Sage advice from a 90-year-old

Published 12:00 am Saturday, February 25, 2012

It’s later than you think.

Mary Jim Merrill Pianowski’s children say that’s one of their momma’s favorite sayings, and among the reasons her daughter got busy recently putting together a history of St. Mary’s Episcopal Church.

Mrs. Pianowski was among the church’s founding members, and had boxes of letters, programs, and Star-News clippings from that era. With added research from the diocesan archives, Mrs. Pianowski, Marianne Merrill Weber and Dr. Walter Merrill condensed the history to a narrated PowerPoint interspersed with storytelling last week.

Mrs. Pianowski, a former dance teacher, tickled the audience with a story  about the sixth-grade birthday party she gave for her daughter. A dance called the Big Apple was all the rage, and the nonagenerian’s demonstration of it Sunday afternoon seemed like a version of hokey pokey. After teaching the dance to the sixth graders on her patio, she received a phone call from a minister who chastised her for allowing the boys and girls to dance together.

That someone would think it taboo to do the hokey pokey seems foreign to us these many years later. Yet it is stories like these that make history more interesting.

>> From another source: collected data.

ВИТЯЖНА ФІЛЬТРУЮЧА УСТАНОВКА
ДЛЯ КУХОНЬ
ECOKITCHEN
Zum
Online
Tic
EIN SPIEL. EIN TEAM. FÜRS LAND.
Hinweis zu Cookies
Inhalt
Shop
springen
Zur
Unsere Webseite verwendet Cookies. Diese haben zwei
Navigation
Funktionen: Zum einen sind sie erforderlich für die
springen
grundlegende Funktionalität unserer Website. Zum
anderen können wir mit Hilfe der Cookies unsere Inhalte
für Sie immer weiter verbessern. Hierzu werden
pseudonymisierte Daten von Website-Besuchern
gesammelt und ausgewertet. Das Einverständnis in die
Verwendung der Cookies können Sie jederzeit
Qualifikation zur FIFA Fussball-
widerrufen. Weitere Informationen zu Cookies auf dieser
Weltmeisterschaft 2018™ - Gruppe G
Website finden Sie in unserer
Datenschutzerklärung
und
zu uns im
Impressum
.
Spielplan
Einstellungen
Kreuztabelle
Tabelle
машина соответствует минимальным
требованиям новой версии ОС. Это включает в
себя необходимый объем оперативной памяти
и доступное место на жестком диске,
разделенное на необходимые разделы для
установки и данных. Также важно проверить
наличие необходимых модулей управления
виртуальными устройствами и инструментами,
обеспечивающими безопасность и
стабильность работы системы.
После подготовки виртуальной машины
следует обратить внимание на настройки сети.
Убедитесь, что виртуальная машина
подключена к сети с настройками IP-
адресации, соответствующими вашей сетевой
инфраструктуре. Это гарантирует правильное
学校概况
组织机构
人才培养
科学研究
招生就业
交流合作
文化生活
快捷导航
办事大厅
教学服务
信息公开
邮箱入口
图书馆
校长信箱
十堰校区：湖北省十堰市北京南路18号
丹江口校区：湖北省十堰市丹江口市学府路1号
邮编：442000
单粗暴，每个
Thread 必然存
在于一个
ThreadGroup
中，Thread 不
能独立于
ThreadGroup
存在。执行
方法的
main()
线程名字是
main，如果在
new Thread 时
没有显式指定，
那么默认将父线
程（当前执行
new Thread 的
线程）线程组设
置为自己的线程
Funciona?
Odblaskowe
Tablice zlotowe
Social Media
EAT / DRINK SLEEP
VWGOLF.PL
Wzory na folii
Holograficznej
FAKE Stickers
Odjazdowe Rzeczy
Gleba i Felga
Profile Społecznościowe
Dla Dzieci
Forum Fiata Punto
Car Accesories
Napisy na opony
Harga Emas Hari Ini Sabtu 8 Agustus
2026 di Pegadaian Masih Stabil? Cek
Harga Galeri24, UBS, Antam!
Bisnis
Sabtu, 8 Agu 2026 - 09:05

“It’s later than you think.”

The Merrill family’s effort, and their mother’s sage words, got me to thinking about all of the ways in which it is later than we think.

Many’s the time I’ve thought, “I wish I could connect a back-up drive to my daddy’s brain.” Often, I’ve said I was going to make time to sit with my Great-Aunt Libby and document more family history. Every year, I vow that this’ll be the year that I won’t miss an arts festival or other annual event that interests me.

Always, we’re going to get to something soon – spending time with family, retirement planning, getting healthier, completing a project. In my line of work, it’s easy to become a deadline adrenaline junkie, so I have great admiration for those who complete tasks before they’re bordering on “too late.”

It’s later than you think. Even as I type those words, I’m wondering how in the world I can balance my work demands with a plan to spend a weekend with four of the most fun women in the world. Sometimes, you just have to stand up and walk away.

Mrs. Pianowski has another saying that goes something like this, “The good times won’t last forever.” So finish your coffee and get going on what’s important for you today.

Me? Work must wait. I’m off to play with my friends.

 

P.S. Mrs. Pianowski looks decades younger than her years. Please, nobody tell that I sort of told her age.